Ms Georgieva, who succeeded Christine Lagarde as managing director of the IMF last year, said while the UK had “done very well” with its economic stimulus plans in the early months of the pandemic, “now is not yet the time to balance the books”.
She said: “Of course, now is a good time to think about balancing the books down the road. But it is more important to make sure that firms and workers are supported while we are still wrestling with the pandemic.”
The message is particularly striking since it comes less than a fortnight after the chancellor’s first party conference speech, in which he pledged: “This Conservative government will always balance the books. If instead we argue there is no limit on what we can spend… what is the point in us?”
Ms Georgieva’s comments come at the end of the IMF’s annual meetings, during which the Fund urged countries around the world to spend as necessary if they need to impose further lockdowns.
Ms Georgieva said that the chancellor was right not to extend support to households universally, as it did with the initial furlough scheme.

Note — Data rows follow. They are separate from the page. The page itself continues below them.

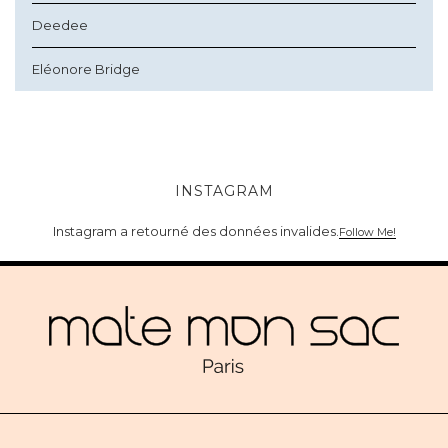
Deedee
Eléonore Bridge
INSTAGRAM
Instagram a retourné des données invalides.
Follow Me!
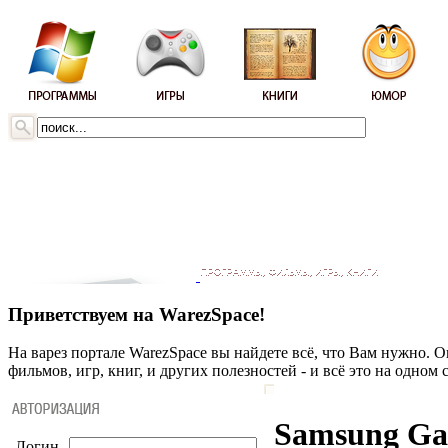
Приветствуем на WarezSpace!
На варез портале WarezSpace вы найдете всё, что Вам нужно. 
фильмов, игр, книг, и других полезностей - и всё это на одном 
Samsung Gal
Логин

“We cannot provide support to everyone forever, knowing that the post pandemic economy will be different from the one we had before,” she said.
Talking about governments more generally, she added: “It is paramount for governments not to withdraw (economic) support prematurely. Because if it is done, we risk massive bankruptcies and unemployment.
“We have low interest rates everywhere and governments can afford to borrow.”
The shift is significant, since the IMF is often seen as the world’s fiscal watchdog, keen to keep spending and borrowing under control.
Ms Georgieva said she was hopeful that Boris Johnson and EU leaders could seal a Brexit deal, even though the prime minister has signalled that the talks are now over.
“We need to aim for the best possible outcome,” she said.
“The analysis both by others and ourselves does point to the fact that there are significant consequences if there is no agreement. These are the last few weeks of negotiations – there is still a possibility to continue to work towards that agreement.
“The clock is ticking but it’s not yet midnight.”
A Treasury spokesperson said: “There’s no disagreement on this. We’ve been clear that the immediate priority is to protect jobs and get the NHS the funds it needs to beat the virus.
“We’ve spent over £200bn this year and will continue to provide the support that’s needed. So we agree with the IMF.
“We also agree with them that in the longer term sustainable public finances are essential and it’s important to be honest about that.”